Dabei könnten betroffene Airlines die Funktionen einschränken, wenn sich jemand nur mit Nachname und Buchungsnummer einloggen will – kaum eine Fluggesellschaft macht das aber. Zur Freude von potenziellen Einbrechern, die so genau wissen, wann ihre Opfer nicht daheim sind.

Bei einigen Airlines konnte BLICK sogar die Einstellungen des Flug-Menüs verändern. Für Allergiker ein lebensgefährlicher Eingriff. Von den betroffenen Fluggästen will sich keiner öffentlich äussern. Viele wollen es selbst mit der Airline besprechen. «Vielleicht gibts ein Upgrade nächstes Mal!», hofft zum Beispiel Greg J.*, der seinen Boarding Pass leichtfertig auf Instagram veröffentlichte.

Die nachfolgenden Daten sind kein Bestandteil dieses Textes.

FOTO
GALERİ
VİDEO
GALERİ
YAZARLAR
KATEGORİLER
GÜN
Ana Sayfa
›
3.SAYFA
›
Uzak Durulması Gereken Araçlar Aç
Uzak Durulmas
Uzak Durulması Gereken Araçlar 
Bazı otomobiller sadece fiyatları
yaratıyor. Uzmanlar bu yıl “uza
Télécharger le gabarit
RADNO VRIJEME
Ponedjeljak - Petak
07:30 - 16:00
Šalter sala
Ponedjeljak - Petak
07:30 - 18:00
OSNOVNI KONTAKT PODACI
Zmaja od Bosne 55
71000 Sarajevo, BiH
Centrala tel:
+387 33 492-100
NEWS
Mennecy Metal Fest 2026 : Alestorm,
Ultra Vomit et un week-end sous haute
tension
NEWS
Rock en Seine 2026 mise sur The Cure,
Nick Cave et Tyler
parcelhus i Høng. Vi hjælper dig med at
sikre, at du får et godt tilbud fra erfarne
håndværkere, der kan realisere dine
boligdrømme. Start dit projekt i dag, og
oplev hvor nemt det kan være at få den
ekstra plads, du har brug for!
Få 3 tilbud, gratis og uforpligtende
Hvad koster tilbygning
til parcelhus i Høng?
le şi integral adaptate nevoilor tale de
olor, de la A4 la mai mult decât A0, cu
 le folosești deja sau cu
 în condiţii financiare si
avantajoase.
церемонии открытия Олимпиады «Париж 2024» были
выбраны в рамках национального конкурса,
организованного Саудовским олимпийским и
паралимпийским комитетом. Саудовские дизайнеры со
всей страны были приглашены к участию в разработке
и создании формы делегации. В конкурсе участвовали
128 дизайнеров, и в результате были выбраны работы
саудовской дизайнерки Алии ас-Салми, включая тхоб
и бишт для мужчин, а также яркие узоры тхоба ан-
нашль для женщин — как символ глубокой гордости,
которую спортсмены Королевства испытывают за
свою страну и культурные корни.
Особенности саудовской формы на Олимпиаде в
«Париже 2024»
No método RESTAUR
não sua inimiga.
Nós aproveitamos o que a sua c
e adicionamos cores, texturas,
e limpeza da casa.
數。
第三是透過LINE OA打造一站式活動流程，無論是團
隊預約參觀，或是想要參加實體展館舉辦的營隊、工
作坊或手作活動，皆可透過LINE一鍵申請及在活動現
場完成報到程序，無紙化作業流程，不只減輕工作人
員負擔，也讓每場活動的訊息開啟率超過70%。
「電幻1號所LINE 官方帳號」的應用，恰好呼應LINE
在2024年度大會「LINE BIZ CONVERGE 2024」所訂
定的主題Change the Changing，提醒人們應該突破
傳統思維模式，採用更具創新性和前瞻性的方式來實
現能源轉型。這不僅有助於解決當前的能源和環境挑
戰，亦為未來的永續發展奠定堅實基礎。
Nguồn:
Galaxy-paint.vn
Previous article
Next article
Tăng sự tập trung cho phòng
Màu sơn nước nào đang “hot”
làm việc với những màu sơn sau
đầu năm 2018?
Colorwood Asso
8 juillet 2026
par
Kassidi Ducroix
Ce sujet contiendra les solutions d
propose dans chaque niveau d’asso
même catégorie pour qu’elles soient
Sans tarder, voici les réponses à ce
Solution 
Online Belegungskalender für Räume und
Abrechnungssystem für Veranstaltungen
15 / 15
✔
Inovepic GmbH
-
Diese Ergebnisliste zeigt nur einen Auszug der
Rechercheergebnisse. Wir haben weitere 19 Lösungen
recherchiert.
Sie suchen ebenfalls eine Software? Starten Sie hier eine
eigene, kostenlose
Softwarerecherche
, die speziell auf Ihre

Datenschützer will Aufklärung von Swiss

Die Swiss sagt auf Anfrage, dass die Passagiere einen Teil der Verantwortung für ihre Daten selbst übernehmen müssten. «Persönliche Boardingpässe sollten selbstverständlich ebenso wenig publiziert werden wie Passwörter oder Kopien von Reisepässen», sagt Swiss-Sprecher Florian Flämig auf Anfrage.

Ähnlich reagiert der weltweite Fluggesellschaften-Dachverband Iata: «Passagiere sollten Boardingpässe wie andere vertrauliche Kaufdokumente behandeln, die sensible Personendaten enthalten.»

Ob dieser Hinweis reicht, wird nun genauer abgeklärt. Der stellvertretende Datenschützer des Bundes, Jean-Philippe Walter, sagt, dass man die Swiss offiziell um Aufklärung erbeten habe.